This document presents the close relationship between the p-values of the Wilcoxon signed-rank test and t-test with signed ranks as dependent variable. It is an appendix to the post “Common statistical tests as linear models”. Since Wilcoxon matched pairs is just the signed-rank on difference scores, the points below apply to that as well.

TL;DR: I argue below that for N > 14, 5the t-test is a reasonable approximation. For N > 50, it is almost exact.

1 Simple example

First, let’s find a way tocreate some clearly non-normal data. How about this ex-gaussian + uniform values in the negative end:

weird_data = c(rnorm(10000), exp(rnorm(10000)), runif(10000, min=-3, max=-2))
hist(weird_data, breaks=200, xlim=c(-4, 10))

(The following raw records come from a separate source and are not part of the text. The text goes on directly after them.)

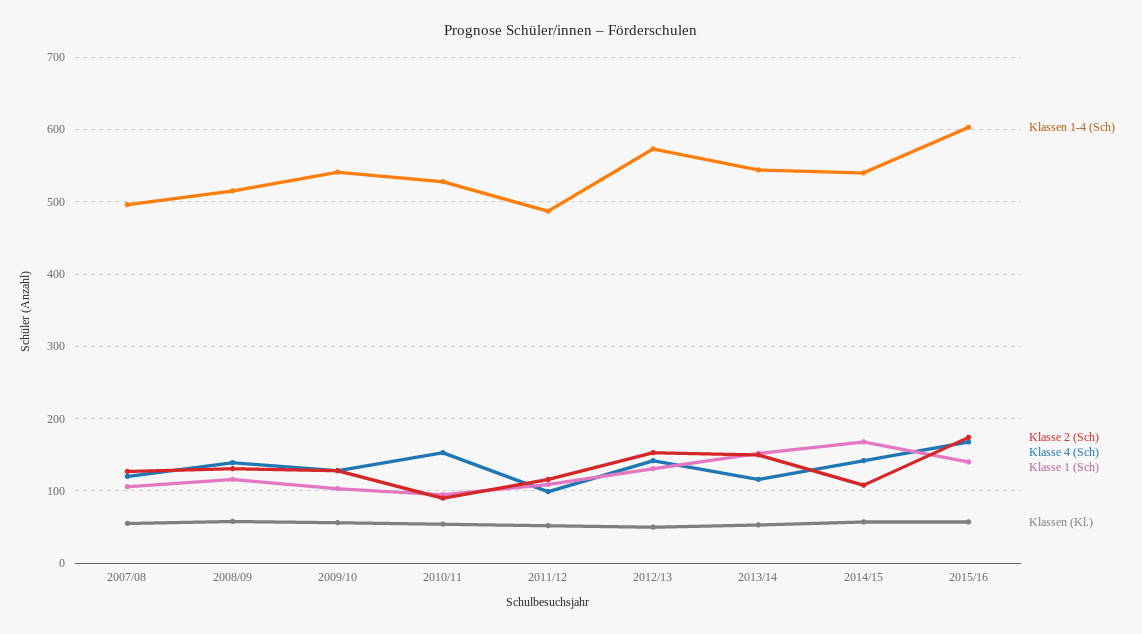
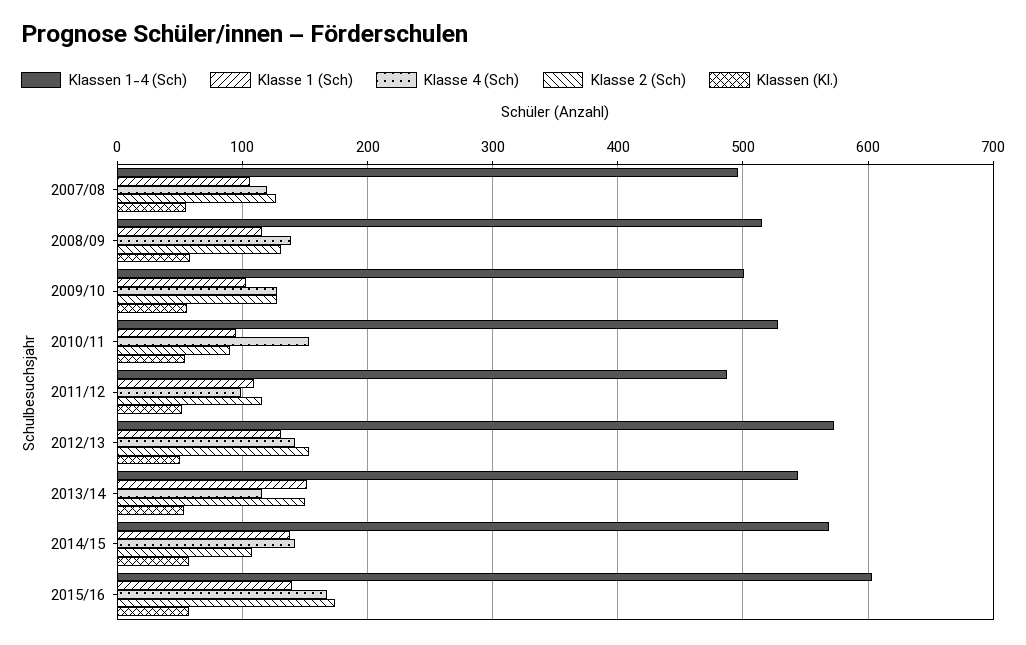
  {
    "Klassen 1-4 (Sch)": {
      "2007/08": 500,
      "2008/09": 520,
-     "2009/10": 540,
+     "2009/10": 500,
      "2010/11": 530,
      "2011/12": 490,
      "2012/13": 570,
      "2013/14": 540,
-     "2014/15": 540,
+     "2014/15": 570,
      "2015/16": 600
    },
    "Klasse 2 (Sch)": {
      "2007/08": 130,
      "2008/09": 130,
      "2009/10": 130,
      "2010/11": 90,
      "2011/12": 120,
      "2012/13": 150,
      "2013/14": 150,
      "2014/15": 110,
      "2015/16": 170
    },
    "Klasse 4 (Sch)": {
      "2007/08": 120,
      "2008/09": 140,
      "2009/10": 130,
      "2010/11": 150,
      "2011/12": 100,
      "2012/13": 140,
      "2013/14": 120,
      "2014/15": 140,
      "2015/16": 170
    },
    "Klasse 1 (Sch)": {
      "2007/08": 110,
      "2008/09": 120,
      "2009/10": 100,
      "2010/11": 100,
      "2011/12": 110,
      "2012/13": 130,
      "2013/14": 150,
-     "2014/15": 170,
+     "2014/15": 140,
      "2015/16": 140
    },
    "Klassen (Kl.)": {
      "2007/08": 60,
      "2008/09": 60,
      "2009/10": 60,
      "2010/11": 50,
      "2011/12": 50,
      "2012/13": 50,
      "2013/14": 50,
      "2014/15": 60,
      "2015/16": 60
    }
  }

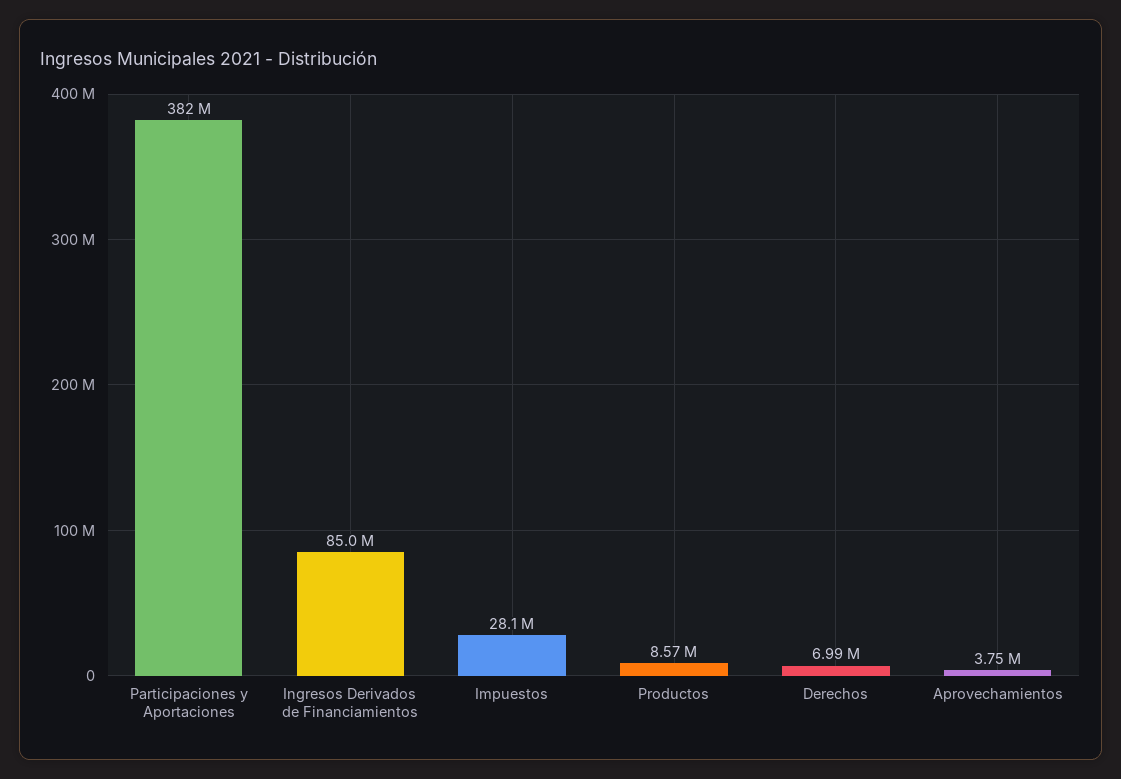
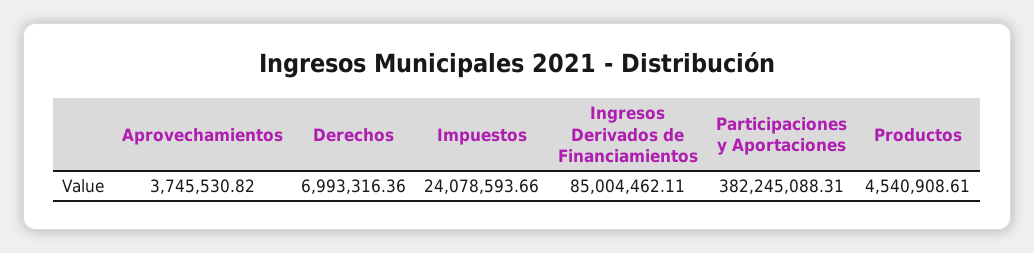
  {
    "Participaciones y Aportaciones": 382245088.31,
    "Ingresos Derivados de Financiamientos": 85004462.11,
-   "Impuestos": 28100000,
+   "Impuestos": 24078593.66,
-   "Productos": 8570000,
+   "Productos": 4540908.61,
    "Derechos": 6993316.36,
    "Aprovechamientos": 3745530.82
  }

Now, comparing p-values is simple:

x = sample(weird_data, 50)  # Pick out a few values to get reasonable p-values
signed_ranks = sign(x) * rank(abs(x))
p_wilcox = wilcox.test(x)$p.value
p_ttest = t.test(signed_ranks)$p.value
rbind(p_wilcox, p_ttest)  # Print in rows
##                 [,1]
## p_wilcox 0.004967958
## p_ttest  0.003828408

OK, so they are close in this example. But was this just luck and a special case of N=50?

2 Simulation

Let’s do what we did above, but running a few thousand simulations for different N and means (mu):

library(tidyverse)
signed_rank = function(x) sign(x) * rank(abs(x))

# Parameters
Ns = c(seq(from=6, to=20, by=2), 30, 50, 80)
mus = c(0, 1, 2)  # Means
PERMUTATIONS = 1:200

# Run it
D = expand.grid(set=PERMUTATIONS, mu=mus, N=Ns) %>%
  mutate(
    # Generate data
    data = map2(mu, N, function(mu, N) mu + sample(weird_data, N)),
    
    # Run tests
    wilcox_raw = map(data, ~ wilcox.test(.x)),
    ttest_raw = map(data, ~ t.test(signed_rank(.x))),
    
    # Tidy it up
    wilcox = map(wilcox_raw, broom::tidy),
    ttest = map(ttest_raw, broom::tidy)
  ) %>%
  
  # Get as columns instead of lists; then remove "old" columns
  unnest(wilcox, ttest, .sep='_') %>%
  select(-data, -wilcox_raw, -ttest_raw)

head(D)

Let’s take a look at how the p-values from the “ranked t-test” compare to Wilcoxon p-values:

D$N = factor(D$N)  # Make N a factor for prettier plotting

library(ggplot2)
library(patchwork)

# A straight-up comparison of the p-values
p_relative = ggplot(D, aes(x=wilcox_p.value, y=ttest_p.value, color=N)) + 
  geom_line() + 
  geom_vline(xintercept=0.05, lty=2) +
  geom_hline(yintercept=0.05, lty=2) +
  
  labs(title='Absolute relation', x = 'Wilcoxon p-value', y = 'T-test p-value') + 
  #coord_cartesian(xlim=c(0, 0.10), ylim=c(0, 0.11)) + 
  theme_gray(13) + 
  guides(color=FALSE)

# Looking at the difference (error) between p-values
p_error_all = ggplot(D, aes(x=wilcox_p.value, y=ttest_p.value-wilcox_p.value, color=N)) + 
  geom_line() + 
  geom_vline(xintercept=0.05, lty=2) +
  
  labs(title='Error', x = 'Wilcoxon p-value', y = 'T-test p-value deviation') + 
  theme_gray(13) + 
  guides(color=FALSE)

# Same, but zoomed in around p=0.05
p_error_zoom = ggplot(D, aes(x=wilcox_p.value, y=ttest_p.value-wilcox_p.value, color=N)) + 
  geom_line() + 
  geom_vline(xintercept=0.05, lty=2) +
  
  labs(title='Zoomed error', x = 'Wilcoxon p-value', y = 'T-test p-value deviation') + 
  coord_cartesian(xlim=c(0, 0.10), ylim=c(-0.020, 0.000)) + 
  theme_gray(13)

# Show it. Patchwork is your friend!
p_relative + p_error_all + p_error_zoom

3 Conclusion

The “signed rank t-test”" underestimates p (it is too liberal), but I would say that this deviance is acceptable for N > 14, i.e. where the error is at most 0.5% in the “critical” region around p=5%. N Needs to exceed 30 before p becomes virtually identical to Wilcoxon (difference less than 0.2%).

In further testing, I found that the p-value curves are not affected by simply shifting the data away from the test value, thus lowering the means. Similarly, the overall shape is similar for various crazy and non-crazy distributions. For simplicity, I have unfolded this here.

It has also been suggested to use Z-transforms of the ranks, though I’ve found this to introduce larger differences in p-values.